Starting a blog for me was a way I could help myself, but also helping others. Im such a peoples person, and I’ve always been opened to giving others encouraging advice when dealing with something difficult. After experiencing my own personal emotional difficulties putting my thoughts on paper seemed easier. It starting getting to a point to where I couldn’t wait to get to a peaceful place, so I could write.
Honestly, lifestyle blogging has strengthened me more than I thought, as well as others. It has allowed me to put my energy into something positive. It has kept me busy and productive. I’ve invested so much into myself I feel like I can do anything I put my mind to with hard work behind it. I started dreaming big. Telling myself I literally could do anything I wanted to. I started knocking things off my bucket list so why not keep going? The only person stopping me, was me.

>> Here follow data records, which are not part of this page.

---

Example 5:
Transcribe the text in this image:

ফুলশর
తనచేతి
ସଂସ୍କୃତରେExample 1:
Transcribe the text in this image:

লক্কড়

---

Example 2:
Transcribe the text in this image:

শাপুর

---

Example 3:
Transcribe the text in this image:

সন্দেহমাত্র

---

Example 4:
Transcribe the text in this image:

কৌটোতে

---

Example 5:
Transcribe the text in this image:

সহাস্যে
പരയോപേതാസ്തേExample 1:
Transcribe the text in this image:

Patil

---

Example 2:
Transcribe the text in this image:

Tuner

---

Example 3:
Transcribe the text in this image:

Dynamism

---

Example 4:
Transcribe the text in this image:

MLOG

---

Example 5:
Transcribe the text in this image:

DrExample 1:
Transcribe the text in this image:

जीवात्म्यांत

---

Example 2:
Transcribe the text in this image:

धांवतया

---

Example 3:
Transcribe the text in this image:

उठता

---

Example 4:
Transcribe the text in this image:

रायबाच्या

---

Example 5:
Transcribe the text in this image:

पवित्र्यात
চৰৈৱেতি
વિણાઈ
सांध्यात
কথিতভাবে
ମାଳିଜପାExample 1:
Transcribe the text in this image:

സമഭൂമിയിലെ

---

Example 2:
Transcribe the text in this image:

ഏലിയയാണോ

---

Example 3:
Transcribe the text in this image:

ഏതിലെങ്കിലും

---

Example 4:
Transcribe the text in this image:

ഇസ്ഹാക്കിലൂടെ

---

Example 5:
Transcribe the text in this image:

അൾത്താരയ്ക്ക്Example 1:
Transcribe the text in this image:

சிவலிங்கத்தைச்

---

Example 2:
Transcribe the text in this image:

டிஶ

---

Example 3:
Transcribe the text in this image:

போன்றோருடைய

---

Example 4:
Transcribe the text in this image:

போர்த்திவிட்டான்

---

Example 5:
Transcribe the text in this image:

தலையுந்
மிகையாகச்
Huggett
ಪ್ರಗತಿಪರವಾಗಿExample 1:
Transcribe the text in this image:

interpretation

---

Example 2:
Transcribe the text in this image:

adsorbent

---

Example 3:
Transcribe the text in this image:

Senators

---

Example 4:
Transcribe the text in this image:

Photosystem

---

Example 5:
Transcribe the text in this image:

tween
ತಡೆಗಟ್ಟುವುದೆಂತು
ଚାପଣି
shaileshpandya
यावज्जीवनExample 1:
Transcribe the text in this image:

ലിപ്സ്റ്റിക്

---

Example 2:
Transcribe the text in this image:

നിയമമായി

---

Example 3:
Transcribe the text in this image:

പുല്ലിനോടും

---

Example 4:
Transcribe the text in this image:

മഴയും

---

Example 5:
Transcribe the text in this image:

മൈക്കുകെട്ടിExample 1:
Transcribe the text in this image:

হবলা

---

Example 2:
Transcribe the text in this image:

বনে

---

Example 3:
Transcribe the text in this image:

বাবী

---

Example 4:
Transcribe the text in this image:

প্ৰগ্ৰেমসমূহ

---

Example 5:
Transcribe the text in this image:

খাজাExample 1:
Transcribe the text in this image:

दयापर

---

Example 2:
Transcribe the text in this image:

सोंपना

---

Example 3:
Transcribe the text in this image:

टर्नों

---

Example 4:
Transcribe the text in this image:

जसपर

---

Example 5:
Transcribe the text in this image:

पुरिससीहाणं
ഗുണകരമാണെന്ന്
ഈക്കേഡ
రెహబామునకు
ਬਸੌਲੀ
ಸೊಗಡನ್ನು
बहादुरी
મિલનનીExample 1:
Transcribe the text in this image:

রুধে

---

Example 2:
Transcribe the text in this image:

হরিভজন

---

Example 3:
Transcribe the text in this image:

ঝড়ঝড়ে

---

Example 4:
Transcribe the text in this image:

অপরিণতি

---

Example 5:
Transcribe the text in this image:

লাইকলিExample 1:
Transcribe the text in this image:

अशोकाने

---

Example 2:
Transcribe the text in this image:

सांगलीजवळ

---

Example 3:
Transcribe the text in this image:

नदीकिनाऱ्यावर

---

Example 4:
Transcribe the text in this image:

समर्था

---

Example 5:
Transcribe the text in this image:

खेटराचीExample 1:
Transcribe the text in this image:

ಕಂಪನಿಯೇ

Stepping out and promoting yourself isn’t something that everyone can do, and do it with confidence. Its a process and i can honestly say three years ago I thought I was ready for this life, but I’m glad God made me wait In his perfect timing. I would always say I couldn’t wait until I discovered what my hobby or talent was. Everyone around me has side hustles. Doing hair, homework, etc. All I knew was I was a really hard worker. A hard worker that could bust my butt working for someone else. I never use to think highly of myself to think one day i can own my own company/business.
Today, as a 22 year old woman that has found herself through pain and tough times, a women that knows exactly what she wants out of life and willing to work hard for it, a women that seeks God for her peace and happiness CAN! I can see myself doing all that i dream of, and I know how good my God is that he has already designed me to become what I haven’t even thought to dream of yet.
Focusing on finding your purpose in this world is not easy, but it’s so worth it. For you, and the people that need your light.